William Tubman, qui était âgé de 76 ans, laisse le souvenir d'un grand président. C'est en effet lui qui, le premier, chercha à combler le fossé existant entre la minorité afro-américaine installée à Monrovia, seule détentrice du pouvoir depuis la création du pays, et les natives, autochtones de l'intérieur tenus jusqu'à son accession à la présidence de la République à l'écart de toute responsabilité. Il abolit le système de l'indigénat et essaya de faire des aborigènes des citoyens à part entière.

Le deuxième mérite de Tubman fut d'entreprendre la mise en valeur économique de son pays. Chasse gardée de la compagnie Firestone, qui y possède d'immenses plantations d'hévéas, celui-ci ne constituait en fait qu'une réserve de matières premières pour les États-Unis qui avaient parrainé au siècle dernier la naissance de la première république noire d'Afrique. Pratiquant la politique de la porte ouverte, l'oncle Shad attira des capitaux allemands, suédois, italiens, et fit du Libéria le premier exportateur africain de minerai de fer, tout en le libérant progressivement de la tutelle américaine.

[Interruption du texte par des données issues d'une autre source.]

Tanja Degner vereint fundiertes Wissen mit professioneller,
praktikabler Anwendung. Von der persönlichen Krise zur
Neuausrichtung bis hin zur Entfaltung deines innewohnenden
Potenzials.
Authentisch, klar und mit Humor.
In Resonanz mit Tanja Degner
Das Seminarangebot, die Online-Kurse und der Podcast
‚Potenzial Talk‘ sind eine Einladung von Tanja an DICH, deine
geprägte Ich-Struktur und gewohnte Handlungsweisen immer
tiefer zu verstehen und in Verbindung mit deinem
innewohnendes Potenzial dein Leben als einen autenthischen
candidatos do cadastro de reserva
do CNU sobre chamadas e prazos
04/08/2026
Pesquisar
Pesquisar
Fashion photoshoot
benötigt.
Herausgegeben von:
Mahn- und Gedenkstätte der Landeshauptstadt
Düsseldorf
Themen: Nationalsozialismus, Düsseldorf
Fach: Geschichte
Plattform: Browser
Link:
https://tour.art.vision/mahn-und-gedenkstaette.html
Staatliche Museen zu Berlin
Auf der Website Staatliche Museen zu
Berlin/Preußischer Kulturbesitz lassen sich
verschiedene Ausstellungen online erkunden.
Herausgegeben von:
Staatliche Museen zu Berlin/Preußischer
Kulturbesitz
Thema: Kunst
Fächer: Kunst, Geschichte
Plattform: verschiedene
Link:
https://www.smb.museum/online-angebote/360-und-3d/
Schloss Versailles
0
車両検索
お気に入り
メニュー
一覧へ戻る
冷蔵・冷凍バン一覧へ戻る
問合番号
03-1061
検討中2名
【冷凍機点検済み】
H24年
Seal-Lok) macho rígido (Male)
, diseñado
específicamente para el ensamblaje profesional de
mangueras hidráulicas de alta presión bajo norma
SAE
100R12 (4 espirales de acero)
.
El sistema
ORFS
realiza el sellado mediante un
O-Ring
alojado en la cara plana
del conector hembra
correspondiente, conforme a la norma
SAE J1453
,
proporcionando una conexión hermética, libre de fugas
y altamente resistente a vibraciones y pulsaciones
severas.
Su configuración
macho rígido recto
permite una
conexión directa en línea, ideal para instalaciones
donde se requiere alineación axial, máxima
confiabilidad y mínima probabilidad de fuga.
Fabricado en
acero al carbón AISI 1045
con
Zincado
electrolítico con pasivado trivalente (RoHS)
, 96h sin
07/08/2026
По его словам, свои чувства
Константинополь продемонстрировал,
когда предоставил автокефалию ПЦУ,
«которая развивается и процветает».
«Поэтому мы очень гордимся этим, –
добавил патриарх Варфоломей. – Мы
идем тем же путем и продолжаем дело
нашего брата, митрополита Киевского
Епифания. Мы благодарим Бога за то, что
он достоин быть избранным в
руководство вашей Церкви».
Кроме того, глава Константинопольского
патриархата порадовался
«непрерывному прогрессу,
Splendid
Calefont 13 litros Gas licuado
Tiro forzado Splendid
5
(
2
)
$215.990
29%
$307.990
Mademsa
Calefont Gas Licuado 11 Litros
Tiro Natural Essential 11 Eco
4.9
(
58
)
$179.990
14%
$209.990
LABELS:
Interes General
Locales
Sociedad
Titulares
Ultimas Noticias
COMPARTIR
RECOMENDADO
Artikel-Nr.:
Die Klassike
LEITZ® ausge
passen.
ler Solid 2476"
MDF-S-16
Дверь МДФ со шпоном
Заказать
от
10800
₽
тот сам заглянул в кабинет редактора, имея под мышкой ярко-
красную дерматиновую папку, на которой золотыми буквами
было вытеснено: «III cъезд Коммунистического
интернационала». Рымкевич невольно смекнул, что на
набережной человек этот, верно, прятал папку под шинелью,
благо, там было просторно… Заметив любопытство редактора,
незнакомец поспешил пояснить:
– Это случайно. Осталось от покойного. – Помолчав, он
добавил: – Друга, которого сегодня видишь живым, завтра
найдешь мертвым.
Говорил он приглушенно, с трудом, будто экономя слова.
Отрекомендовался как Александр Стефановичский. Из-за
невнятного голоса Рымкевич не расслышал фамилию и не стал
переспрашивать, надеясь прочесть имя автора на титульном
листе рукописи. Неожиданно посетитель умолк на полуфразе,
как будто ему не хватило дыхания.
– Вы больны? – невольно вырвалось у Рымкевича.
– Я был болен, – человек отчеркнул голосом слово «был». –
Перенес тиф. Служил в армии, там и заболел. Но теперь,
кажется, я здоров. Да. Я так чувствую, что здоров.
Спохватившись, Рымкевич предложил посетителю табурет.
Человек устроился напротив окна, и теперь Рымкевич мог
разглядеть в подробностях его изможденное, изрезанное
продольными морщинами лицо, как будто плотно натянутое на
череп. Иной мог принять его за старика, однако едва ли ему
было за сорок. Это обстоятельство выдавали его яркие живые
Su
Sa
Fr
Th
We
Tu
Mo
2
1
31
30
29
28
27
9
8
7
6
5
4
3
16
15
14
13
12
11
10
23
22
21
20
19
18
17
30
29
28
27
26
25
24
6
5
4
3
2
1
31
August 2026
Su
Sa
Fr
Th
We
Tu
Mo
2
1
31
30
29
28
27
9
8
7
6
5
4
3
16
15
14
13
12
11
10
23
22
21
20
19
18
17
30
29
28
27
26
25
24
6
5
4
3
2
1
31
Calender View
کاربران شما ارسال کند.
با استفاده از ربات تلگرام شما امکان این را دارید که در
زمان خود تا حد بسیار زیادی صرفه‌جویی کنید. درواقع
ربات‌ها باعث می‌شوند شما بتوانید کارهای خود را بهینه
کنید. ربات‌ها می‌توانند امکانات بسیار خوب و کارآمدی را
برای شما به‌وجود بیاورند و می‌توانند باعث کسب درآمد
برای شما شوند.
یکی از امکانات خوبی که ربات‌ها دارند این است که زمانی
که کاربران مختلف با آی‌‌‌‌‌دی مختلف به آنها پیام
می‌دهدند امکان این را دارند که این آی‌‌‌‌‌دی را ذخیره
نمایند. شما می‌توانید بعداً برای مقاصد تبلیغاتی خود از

Comme pratiquement tous les dirigeants africains de sa génération, l'oncle Shad voulait une obéissance absolue et n'admettait ni critique ni opposition. L'inamovibilité présidentielle s'expliquait en partie par la rigueur du système, qui ne composait pas avec les contestataires, quelle que fût leur origine.

Changement de style

Conformément à la Constitution, c'est William Tolbert, vice-président depuis vingt ans, qui devient président ; mais en revanche c'est en violation de la Constitution que W. Tolbert (il aurait dû solliciter les suffrages des électeurs dans les six mois suivant le décès de son prédécesseur) est solennellement installé en janvier dans les fonctions présidentielles. De nombreuses délégations étrangères viennent à Monrovia à cette occasion, et Mme Nixon représente son mari dans la capitale libérienne.

Accordant ses actes avec ses premières déclarations officielles, W. Tolbert commence par remettre de l'ordre dans la fonction publique, unifie notamment les services de sécurité, jusqu'alors dispersés sous quatre commandements distincts. Il met en vente le yacht présidentiel, chasse de l'administration certains fonctionnaires prévaricateurs, entreprend l'épuration de plusieurs services ministériels.

En novembre 1971, pour la première fois depuis vingt-sept ans, une exécution capitale a lieu à Monrovia : Justin Obi, professeur d'origine nigériane, reconnu coupable du meurtre de l'évêque épiscopalien de la capitale libérienne, est pendu. Quelques jours plus tard, trois autres condamnés subissent le même sort. Le Dr Tolbert a signé les quatre arrêts de mort, entendant signifier qu'il voulait ignorer toute faiblesse.

Mais en même temps plusieurs prisonniers politiques sont élargis ; parmi eux figure l'ancien ambassadeur Henry Fahnbulleh, condamné en juillet 1968 à vingt ans de détention et à la confiscation de ses biens pour atteinte à la sûreté de l'État.

De même, le remaniement ministériel, intervenu une semaine après l'entrée officielle en fonctions de William Tolbert, est interprété comme l'un des signes d'une volonté de changement. Autrefois détenu par Henries, proche collaborateur et ami de William Tubman, le portefeuille de la Justice a été confié à Clarence Simpson, beaucoup plus jeune et réputé plus libéral. Avec la nomination de Mai Padmore au poste de ministre de la Santé publique, c'est la première fois dans l'histoire du Libéria qu'une femme accède à des fonctions ministérielles.

Mandarins

Les Tolbert constituent, avec les Tubman et les Sherman, une des trois grandes dynasties politiques qui contrôlent toute l'activité nationale, dynasties unies par des liens familiaux étroits. Ces mandarins appartiennent à la petite élite d'origine afro-américaine qui, venue des États-Unis il y a un siècle et demi, a fondé sur la côte occidentale d'Afrique la première république indépendante du continent noir. Ces free men pensent encore en termes de classe et continuent de tenir relativement à l'écart des responsabilités les natives.